*YOUR OBJECTIVE:* Copy out, from the data, each line containing the string "always".

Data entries
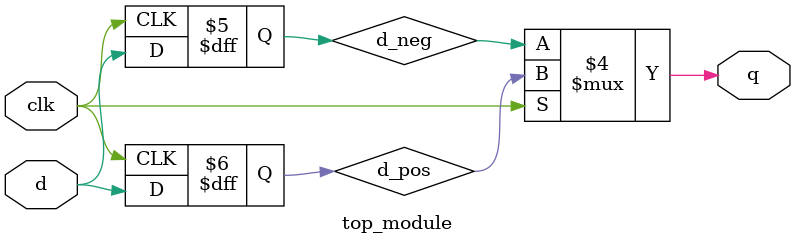
<source format=v>

module top_module (
    input clk,
    input d,
    output reg q
);
    reg d_pos, d_neg;

    always @(posedge clk)
        d_pos <= d;

    always @(negedge clk)
        d_neg <= d;

    always @(clk)
        q <= (clk) ? d_pos : d_neg;

endmodule


</source>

*TASK RESULT:*
    always @(posedge clk)
    always @(negedge clk)
    always @(clk)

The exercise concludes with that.